Major topics include:

• Numerical calculations with numpy
• Storage and processing of large-scale data
• Plotting and visualization of data with matplotlib
• Using Python's C-API
• Extension building with Cython, ctypes, Swig, and f2py
• Unit testing
• Version control with Mercurial
• Object oriented programming
• Application integration

About the Instructor

Mike Müller has been using Python since 1999 mainly for scientific software. He has been teaching Python courses since 2004 and is the founder and CEO of Python Academy, a training and consulting company specializing in Python.

He has taught thousands of students introductory and advanced Python topics. Since many of his students are scientists and engineers, he is very familiar with their needs. He has been continuously refining the course contents and teaching method for best learning results.

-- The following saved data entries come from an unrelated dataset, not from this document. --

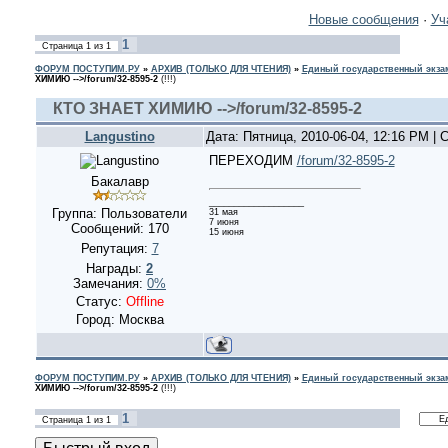
Новые сообщения
·
Уч
1
Страница
1
из
1
ФОРУМ ПОСТУПИМ.РУ
»
АРХИВ (ТОЛЬКО ДЛЯ ЧТЕНИЯ)
»
Единый государственный экзам
ХИМИЮ -->/forum/32-8595-2
(!!!)
КТО ЗНАЕТ ХИМИЮ -->/forum/32-8595-2
Langustino
Дата: Пятница, 2010-06-04, 12:16 PM |
ПЕРЕХОДИМ
/forum/32-8595-2
Бакалавр
___________________
Группа: Пользователи
31 мая
7 июня
Сообщений:
170
15 июня
Репутация:
7
Награды:
2
Замечания:
0%
Статус:
Offline
Город: Москва
ФОРУМ ПОСТУПИМ.РУ
»
АРХИВ (ТОЛЬКО ДЛЯ ЧТЕНИЯ)
»
Единый государственный экзам
ХИМИЮ -->/forum/32-8595-2
(!!!)
1
Страница
1
из
1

In addition, he regularly teaches tutorials at PyCon US and EuroSciPy. He is a member of the Python Software Foundation, main organizer and of the first two EuroSciPy conferences as well as chair of the first PyCon DE. He also serves at committees of scientific conferences.

Detailed Course Outline

The first three days of the course are focused on using Python's scientific tools and useful programming techniques.

1. Overview of Scientific and Technical Libraries for Python. There are a great variety of Python libraries for scientific purposes. A short overview of important libraries is given along with examples.
2. Numerical Calculations with numpy. The numpy library is the defacto standard for working with arrays and performing linear algebra computations. This section focuses on important numpy issues including array construction, array properties, datatypes, slicing and broadcasting, universal functions, and numerical algebra computations.
3. Storage and Processing of Large Amounts of Data. Applications in scientific and engineering domains often have to deal with large amounts of data. In this section, techniques for dealing with commonly encountered data formats and data storage options are discussed. This includes column-oriented text files, Microsoft Excel, NetCDF, HDF5, relational databases, and data serialization with pickle.
4. Graphical Presentation of Scientific Data with matplotlib. The results of scientific and technical calculations regularly need to be presented graphically. This section introduces matplotlib, a library that allows scientists to produce publication-quality plots within Python using only a few lines of code.
5. Object Oriented Programming for Scientific and Technical Projects. The object-oriented paradigm is currently prevailing in software engineering. However, many scientist and engineers are more familiar with procedural programming. This section introduces important object oriented programming topics and uses examples to show that object orientation can be beneficial for many typical scientific or engineering problems.
6. Open Time for Problem Solving. Prior to the course, participants will be asked to about the common kinds of tasks that they usually need to solve at work. In this section, solution strategies with Python will be attempted and discussed.

The last two days of the course go into more depth on software engineering topics including interfacing with other languages, testing, and version control.

7. Extending Python with Other Languages. Python can be readily connected with other programming languages including C, C++, and Fortran. In this section, a computationally intensive example will first be written in Python and then re-implemented in other languages and exposed to Python using different integration techniques. These include direct use of the Python C-API, Cython, ctypes, Swig, and f2py. Note: This is a large class component in which students will be expected to work with a mix of Python, C, C++, and Fortran software.
8. Unit Testing. An introduction to unit testing for scientists and engineers. This section introduces important unit testing topics and describes how to use commonly used Python testing tools including the unittest and doctest modules, the py.test framework, and nose.
9. Version Control with Mercurial. Version control is a fundamental tool for software engineering. This section introduces Mercurial, a distributed version control system. You will create a small project under version control and learn how to work individually and in collaboration with others.

Course Materials

Students will receive a bound set of lecture notes along with a complete set of more than class exercises (distributed electronically).